As 1st September heralds International Bacon day, what better way to celebrate the intense and robust flavours of this meat than to cook with it (and, if you’re feeling brave, purchase some bacon-flavoured dental floss on Amazon). But with words such as “dry cured” and “smoked” bandied about in bacon circles, selecting the right cure and cut for the right meal can be a mindboggling task. Our chef, Patrick, who often brightens his weekend breakfast table and evening meals with this delectable meat, is here to offer a helping hand, guaranteed to make you squeal with delight!
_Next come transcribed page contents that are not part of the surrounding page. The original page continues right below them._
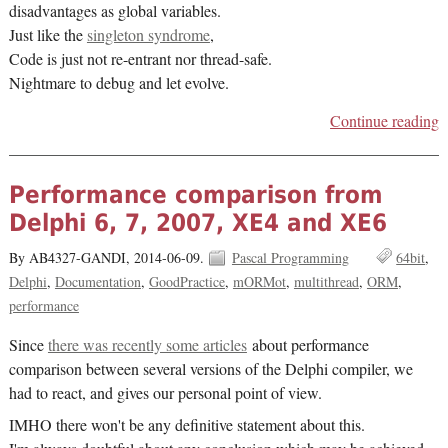
disadvantages as global variables.
Just like the
singleton syndrome
,
Code is just not re-entrant nor thread-safe.
Nightmare to debug and let evolve.
Continue reading
Performance comparison from
Delphi 6, 7, 2007, XE4 and XE6
By AB4327-GANDI,
2014-06-09.
Pascal Programming
64bit
Delphi
Documentation
GoodPractice
mORMot
multithread
ORM
performance
Since
there was recently some articles
about performance
comparison between several versions of the Delphi compiler, we
had to react, and gives our personal point of view.
IMHO there won't be any definitive statement about this.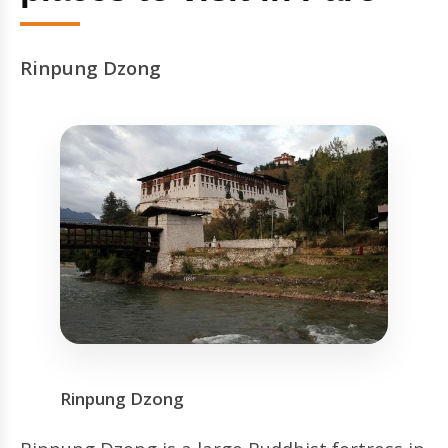
Rinpung Dzong
Rinpung Dzong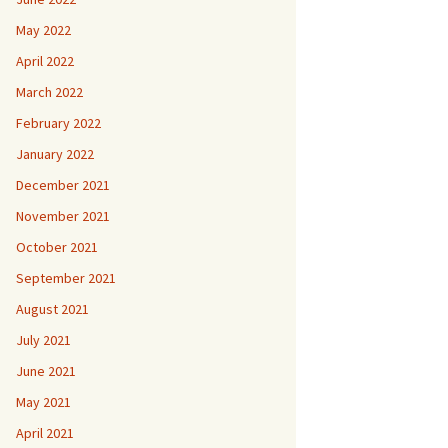
May 2022
April 2022
March 2022
February 2022
January 2022
December 2021
November 2021
October 2021
September 2021
August 2021
July 2021
June 2021
May 2021
April 2021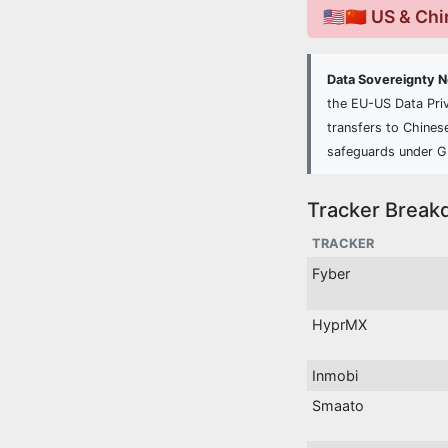
🇺🇸🇨🇳 US & Ch
Data Sovereignty 
the EU-US Data Pri
transfers to Chines
safeguards under 
Tracker Break
TRACKER
Fyber
HyprMX
Inmobi
Smaato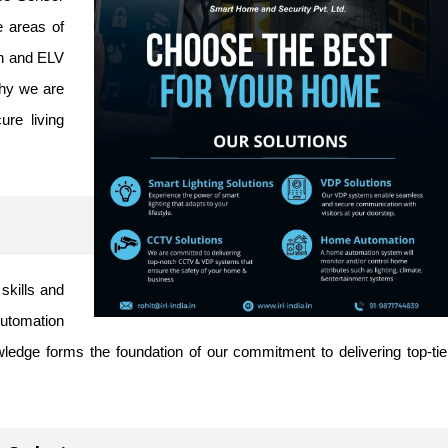
e areas of
n
and ELV
why we are
ure living
skills and
utomation
edge forms the foundation of our commitment to delivering top-tie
When hunting for bacon, quality is key and so speciality meat shops or markets tend to be your best bet. Patrick says that “good-quality bacon should not smell of anything. It should be slightly damp to the touch, but not wet or slimy. There should be no yellow or green shimmery stains on the meat as these suggest that the meat isn’t fresh and the meat should be firm (not floppy) and a deep pink colour with equal amounts of lean meat and fat.” If you’re salivating over a crispy bacon sarnie, look for a thin cut as the thicker cut tends to cook to a more chewy and meaty texture. Most supermarket bacon is wet-cured in a brine bath (you can tell if water is listed as the second ingredient). Dry-cured bacon ensures that water is expelled from the pork, so the bacon will shrink less whilst cooking and shouldn’t exude any “white bits” in the pan. Streaky bacon, from the pork belly, tends to be quite fatty with back bacon as the leanest option.

Having muddled your way through bacon jargon, you’re now faced with SO much choice in the supermarket. To make it easier for you, the “Red, White and Bacon awards 2012” have shortlisted the following as the tastiest on the supermarket shelves: Waitrose “Free Range unsmoked dry cured back bacon”, Sainsbury’s “Taste the difference Wiltshire cured unsmoked back bacon” and Marks and Spencer “Juniper spiced smoked back bacon”.

Toss it into a salad, revive yourself mid-afternoon with this mouth-watering hero of the English breakfast or simply air the house with the smell of sizzling bacon to awaken a lazy housemate. Whatever you decide to do this International Bacon day, pay tribute to our national culinary star in the words of Homer Simpson: “mmm..bacon”.